Ou nós ou as trevas

A Europa vive, hoje, um dos períodos mais críticos desde o fim da Segunda Guerra Mundial. Não falamos de uma crise superficial, mas sim de um ponto de rutura onde se decidirá se o continente e a civilização que o mesmo acolhe continuarão a ser um farol para o mundo ou se, pelo contrário, cairão num longo e doloroso entardecer. Em bom rigor, já nem se trata de uma mera questão política, de economia ou de gestão pública, mas de uma batalha pela alma da nossa civilização. O embate é real e cresce todos os dias entre dois mundos que não podem coexistir na mesma casa.

De um lado, a civilização europeia, erguida sobre a Fé Judaica, que nos deu a Dignidade da Vida, a Jurisprudência Romana, que nos deu o Direito e a Ordem, e a Filosofia Grega, que nos deu a Razão e o Debate. Do outro, o Islamismo, que não aceita o pluralismo, que rejeita o valor da mulher, que persegue os livres, que impõe a submissão total da Vida ao texto e à força e que vê na nossa liberdade um inimigo a destruir e não uma realidade a respeitar.

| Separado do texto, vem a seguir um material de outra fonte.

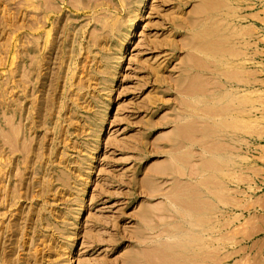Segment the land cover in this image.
<instances>
[{
    "label": "rangeland",
    "instance_id": "1",
    "mask_svg": "<svg viewBox=\"0 0 264 264\" xmlns=\"http://www.w3.org/2000/svg\"><path fill=\"white\" fill-rule=\"evenodd\" d=\"M200 1L0 0V264H147L162 246L181 264H264V0L208 16ZM203 28L233 35L225 61L189 45ZM184 71L216 102L187 94ZM187 119L212 136L176 149ZM179 182L211 204L200 224Z\"/></svg>",
    "mask_w": 264,
    "mask_h": 264
},
{
    "label": "bare ground",
    "instance_id": "2",
    "mask_svg": "<svg viewBox=\"0 0 264 264\" xmlns=\"http://www.w3.org/2000/svg\"><path fill=\"white\" fill-rule=\"evenodd\" d=\"M228 2V0H218V1H215L214 2V4L211 2V1H209V0H203L202 2L200 1V6L199 7H196V13H198L199 12V14H202L203 12V15L205 14V12H206V15L208 16V14L207 13H211V12H213V11H215V9H219V8H223V6H225V3L226 4H228L227 3ZM146 1H144L142 4H143V6H142V8H144L145 6H146ZM230 5V4H229ZM228 5V6H229ZM194 10V11H195ZM220 10H222V9H220ZM197 16V15H196ZM139 16L138 15H136V17L134 18V21H133V24H132V26L135 24V22L137 21V18H138ZM202 17V16H201ZM206 17V16H205ZM212 16L210 15V18H211ZM213 18H214V16H213ZM212 18V19H213ZM201 19V18H200ZM203 20H204V18H202ZM207 19V18H206ZM205 19V20H206ZM215 19V18H214ZM213 19V20H214ZM209 19H207L206 20V22L208 21ZM198 21L199 22H203V21H201V20H199L198 19ZM192 22H194V21H192ZM198 22V23H199ZM196 24V23H195ZM195 24H193L194 26H192V23H191V26H192V28L193 29H195V26L197 25H195ZM199 24H201V23H199ZM203 24V23H202ZM226 24H228V23H226ZM229 25H231V23H229ZM198 26V25H197ZM206 26V25H205ZM227 26V25H226ZM225 26V27H226ZM230 27V26H229ZM206 28V27H205ZM208 28V27H207ZM227 28V27H226ZM209 29V28H208ZM201 30V29H200ZM220 29H218V31L217 30H212V31H210V30H207V29H205L204 30V28L201 30V32H198V33H194V34H192V41H190L189 42V45L191 46V47H193V48H195V50H198V51H200V52H204L205 54H207L208 56L210 55V57L211 56H213V58L215 57H219L218 59H217V62H216V65L219 63V61L220 62H222L223 60L225 61L227 58H228V55L230 54V52H231V50L232 49H230L232 46H228V43H231L229 40L231 39V37H233V35L231 34V33H229L228 31H226V30H224V31H219ZM199 31V30H198ZM226 31V32H225ZM221 32V33H220ZM228 33L231 35H228ZM210 34L213 36V38L215 37V38H217V39H210V41L206 38V37H209L210 36ZM238 34V33H237ZM236 34V36L237 37H239L238 35ZM211 36V37H212ZM210 38V37H209ZM234 38H235V35H234ZM233 39V38H232ZM237 39V38H236ZM234 40V39H233ZM232 40V41H233ZM127 41H130V38L127 40ZM233 49H235L234 47H233ZM201 53V54H202ZM203 53V54H204ZM232 54H234V53H232ZM193 55V54H192ZM204 56H206V55H204ZM199 57H201V56H199ZM198 57V58H199ZM230 57V56H229ZM189 58V59H188ZM202 58V57H201ZM206 58V57H205ZM204 58V59H205ZM226 58V59H225ZM187 59H188V61L189 62H192V64L194 65V63H195V65L196 66H199V67H204V65L205 64H207L206 62H203V59L202 60H200V59H198V60H194V57L193 56H189V57H187ZM208 59L209 58H207V60L206 61H208ZM194 60V61H193ZM188 62V64L189 65H187V64H185V65H187V66H190L189 67V69H191L192 70V64L191 63H189ZM208 62H210V61H208ZM229 64H230V61H229ZM194 65V66H195ZM209 65V68H210V64H208ZM211 65H213V64H211ZM215 65V66H216ZM223 65H225V64H223ZM206 66V65H205ZM217 67H219V66H217ZM216 68V67H215ZM227 70V69H226ZM228 71L229 70H227V76H229L230 75V73H228ZM186 72V75H187V78H188V80L190 81V84L188 85V86H186L185 88H186V92H187V94H189V95H191V97L193 96V95H197V93H199V95L201 94V98L202 99H204V100H209L208 102H211L210 100H214L215 98H217L216 97V93H214V92H210V90H209V87H208V90H207V87L205 86L206 84H204V83H206V82H204L202 79H201V76L200 75H197V74H192L191 72H187V71H184V73ZM229 74V75H228ZM193 75V76H192ZM185 76V75H184ZM226 76V77H227ZM232 76V75H231ZM230 77V76H229ZM228 77V78H229ZM186 78V79H187ZM230 78H232V77H230ZM228 81H231V79H228ZM185 82V81H184ZM223 85H225V84H223ZM208 86V85H207ZM226 88V87H225ZM214 91H215V89H213ZM218 90V89H217ZM225 91L226 90H224L223 92L225 93ZM185 92V91H184ZM185 92V93H186ZM227 92V91H226ZM229 93V92H228ZM227 93V94H228ZM206 94H209V95H211L212 97H209V96H207ZM226 94V93H225ZM222 97H224V96H222ZM228 98V97H227ZM219 99V98H218ZM242 99H243V97H242ZM157 100V99H156ZM196 100V99H195ZM217 100V99H216ZM221 100V99H220ZM227 100V99H226ZM215 101V100H214ZM244 101V100H243ZM190 102V101H189ZM199 102V101H198ZM216 102V101H215ZM214 102V103H215ZM230 102V101H229ZM186 103H188V101L186 102ZM193 103V102H192ZM202 103V102H201ZM200 103V104H201ZM205 103V102H204ZM189 105L188 106H191L190 104H191V102L190 103H188ZM195 104H197V103H195ZM199 104V103H198ZM197 104V105H198ZM208 104V103H207ZM229 104V103H228ZM230 104H232V103H230ZM226 105H227V103H226ZM226 105H223V106H226ZM214 106V105H213ZM213 106H211V105H208L207 107H206V110H207V112H208V116H212L213 115V113H214V115H216V111H214V109H216L215 107L213 108ZM234 106V105H233ZM231 107V105H227L226 106V108H225V110H224V113H228V111L227 110H229V114L230 113H232V112H230L231 111V109H229ZM192 108H193V105H192ZM241 108V107H240ZM195 109V108H194ZM203 109H204V106H203ZM242 109V108H241ZM199 110V109H198ZM200 110H202V109H200ZM212 110L214 111L213 113H212ZM222 110V109H221ZM237 110V109H236ZM236 110H234V111H236ZM205 111V110H204ZM223 111V110H222ZM225 111H227V112H225ZM242 111V110H241ZM205 113V112H204ZM212 113V114H211ZM211 114V115H210ZM192 114H190V116H191ZM199 115V114H198ZM213 115V116H214ZM186 116V115H185ZM193 116V115H192ZM194 116H195V114H194ZM206 116V115H205ZM215 117V116H214ZM185 118V117H184ZM191 119V118H190ZM206 119V118H205ZM208 119V118H207ZM187 120H189V119H187ZM209 120V119H208ZM234 120V119H233ZM195 121H197V120H195ZM194 121V119H192V120H189L187 123H183V124H180L179 123V125L178 126H176L177 128H175L176 130H175V134L173 135L174 137L173 138H175V143H174V145H176V149L177 148H179L180 150L181 149H183L184 147L183 146H185V143H186V141L188 140L189 141V143L190 144H192V145H194L195 144V142H196V140H199V138H198V136H204L203 134H205L206 136H208V135H211L212 136V130H214V129H212V127L213 126H211V122L210 121H208V122H210V123H205V125H200L199 123H196ZM213 121V120H212ZM198 122V121H197ZM201 122V121H200ZM206 122V121H205ZM231 122H232V120H231ZM204 123V122H203ZM213 123V122H212ZM229 123H230V120H229ZM229 123H227L226 122V124H225V126H223V127H226L227 128V126L229 125H232V124H229ZM233 123V122H232ZM236 123V122H235ZM224 123L222 122V125H223ZM221 125V126H222ZM236 125V124H235ZM234 124H233V126L232 127H234L235 126ZM232 127H230V128H232ZM225 128V129H226ZM216 130V129H215ZM228 130V129H227ZM216 133H214V135H215ZM173 142H174V140H173ZM188 143V144H189ZM215 144H216V142H214ZM189 144V145H190ZM197 144V143H196ZM189 145H188V147H189ZM217 145V144H216ZM215 145V146H216ZM197 146V145H196ZM218 146H219V144H218ZM218 146H216L215 148V150H218L217 149V147ZM182 147V148H181ZM187 147V148H188ZM221 147V146H220ZM231 149V148H230ZM227 151V150H226ZM192 152V151H191ZM187 154H189V153H187ZM191 155V154H190ZM194 155H196V154H194ZM189 157L190 158V156H188V155H185L184 154V156L182 155V156H175L174 158V161H175V163L174 162H172V164H168V167H169V165H170V169H172V171H171V173L173 174V171L175 172V173H178L179 174V176L180 175H184L185 174V170H184V166L186 165V161L188 160L187 159V157ZM186 157V158H185ZM210 159V158H209ZM212 159V158H211ZM214 159H216V158H214ZM190 160V159H189ZM188 160V162H190ZM210 161V160H209ZM209 161H207V164L205 165L206 167H208L207 165H208V162ZM212 162H211V164H213L214 165V163H213V161L214 160H211ZM217 162H219V161H217ZM174 163V164H173ZM206 163V162H205ZM210 163V162H209ZM190 165V164H189ZM212 165V167L214 168H216V164L213 166ZM192 166V165H191ZM210 166V165H209ZM165 167V164H163V165H159L158 166V168H159V170L161 169V168H164ZM219 167H220V165H219ZM219 167H217V169L219 168ZM192 168V167H191ZM191 168H190V170H191ZM201 168H202V170H203V166H201ZM209 169H211L210 167H208ZM207 168V169H208ZM212 168V169H213ZM214 168V169H215ZM221 168V167H220ZM165 169H166V167H165ZM194 168H192V170H193ZM200 169V168H199ZM206 169V168H205ZM204 169V170H205ZM208 169V170H209ZM162 170H164V169H162ZM191 170V171H192ZM216 170V169H215ZM161 171V170H160ZM197 171H199V170H194V172L195 173H191V177H193V175L192 174H195V176L196 175H198V172ZM164 172V171H163ZM165 172H167V171H165ZM170 172V171H169ZM196 172H197V174H196ZM174 173V174H175ZM200 173V172H199ZM173 174V175H174ZM175 175H177V174H175ZM182 176H180V177H182ZM190 176V175H189ZM194 178V177H193ZM197 178V177H196ZM198 178H200V177H198ZM150 180V179H149ZM196 181H198V180H196ZM147 182H150V181H146V183ZM190 182H188V184H187V187L186 188H188L189 190H188V193H185V191H184V186H186V184L184 185L183 183V187L180 189V191H182L183 193H185L186 195L188 194V196H186V200L185 199H183V197H181L182 196V194L181 195H179L180 193H177V195L178 196H176L177 198V201H178V203H182V204H184V203H186L187 205H185V207L187 208L186 210H187V213H190L191 215H193L194 217H196L197 219H198V215L199 214H202V212L203 211H210L211 210V204H207L206 205V207L207 208H204L203 207V204L201 203V202H199L198 200H199V197L201 196V193L199 192V191H197L198 190V187H197V190H196V188H194V187H192V185H191V183L189 184ZM148 184V183H147ZM150 184V183H149ZM180 182L177 184L178 185V187L176 186V188L178 189V188H180V186L182 185ZM195 184H197V183H195ZM198 185V184H197ZM185 188V189H186ZM176 192H177V190H175ZM178 191H179V189H178ZM197 191V192H196ZM210 192H214V193H216V191L215 190H212V191H210ZM211 194V193H210ZM176 195V194H175ZM184 196V197H185ZM194 197L195 198H198V200H195L194 199ZM192 199H194L193 201H191ZM176 200H174V202H175ZM177 203V202H176ZM183 206V205H182ZM212 210H213V208H212ZM172 217V216H171ZM196 220V219H195ZM200 222H202V220L201 219H198V223L200 224ZM176 226V225H175ZM178 226V225H177ZM213 226H215V225H213ZM179 227V226H178ZM166 231H167V229H166ZM170 231V230H169ZM168 232V231H167ZM163 244V243H162ZM158 247V246H157ZM157 247H155V249H157ZM162 247H165V248H158L156 251H153V249H152V251L153 252H149L148 254L145 252V254H147V259H148V261L147 260H145V261H147L146 263L147 264H181L180 263V261H179V252H177V253H175L174 251H169V250H171V249H168V248H166V246H162ZM154 249V250H155ZM174 249V248H173ZM174 252V253H173ZM140 255V254H139ZM138 255V256H139ZM144 255V254H143ZM136 257V256H135ZM182 257V256H181ZM143 258V257H142ZM144 259H145V257H144ZM137 262V261H136ZM141 262V264H143L142 263V261H139V263ZM145 264V263H144Z\"/></svg>",
    "mask_w": 264,
    "mask_h": 264
}]
</instances>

Como é cada vez mais evidente, este conflito não vive nas páginas dos livros, nem nas salas da teoria. Esse conflito está nas ruas onde os homens que construíram este país já têm medo de falar. Está nas cidades onde as mulheres que são o pilar das nossas famílias já têm medo de andar. Está nas comunidades onde igrejas são difamadas sem escândalo. Está nos espaços onde as nossas crianças são assediadas e violadas. Está nas escolas onde o silêncio vale mais que a verdade. Está nos canais mediáticos covardes onde a cultura europeia é substituída por códigos tribais que nada têm a ver com o respeito. Está, até, nos bairros que deixaram de ser portugueses e passaram a ser enclaves étnicos onde a autoridade já não entra.

Surpresa? Não. Apenas o dramático produto de uma Europa que abriu as portas e se entregou de corpo e alma à falácia do multiculturalismo, mesmo quando se tornou evidente que os milhares que cá continuam a entrar não vêm para respeitar, integrar ou contribuir, mas dominar, explorar e parasitar os cidadãos de Bem que trabalham de sol a sol. Se dúvidas houvesse, as explosões de violência, a islamização crescente dos espaços públicos, o desrespeito pelos nossos lugares sagrados, a arrogância com que os invasores se apresentam e o medo surdo que se alastra lembram-nos, constantemente, dos erros cometidos.

Enquanto isto acontece, ainda há quem peça mais diálogo, mais compreensão e mais tolerância, como se o problema fosse falta de conversa e não falta de coragem. Esquecem-se que, com quem não aceita a liberdade, não se pode dialogar. Com quem impõe o véu e mata em nome do sagrado, não há consenso. Com quem não reconhece os nossos valores, não há ponte nem pacto. Urge-lhes recordar que muito mais importante é que nos lembremos que a civilização europeia não nasceu da submissão, mas da resistência – e é isso que temos de recuperar! Portugal, como parte dessa herança de luz e humanidade, não pode ficar calado nem neutro.

Esta terra ainda é nossa. Estas ruas ainda têm os nomes dos nossos heróis. Estas igrejas ainda guardam a Fé dos nossos bisavós. Estas liberdades ainda foram conquistadas por sangue nosso. E não nos cabe agora entregá-las com medo ou resignação. Pois o que nos pedem não é tolerância, mas rendição – e isso não podemos aceitar.

A defesa da nossa civilização exige força moral, clareza política e coragem cultural. Exige um povo que saiba quem é e para onde vai. Se nos rendermos, o mundo mergulhará num longo eclipse de trevas, submissão, violência e silêncio. Mas, se resistirmos e se afirmarmos quem somos e o que defendemos, levantaremos Portugal com a coragem que sempre nos distinguiu. Então, haverá um futuro. E esse futuro será de luz.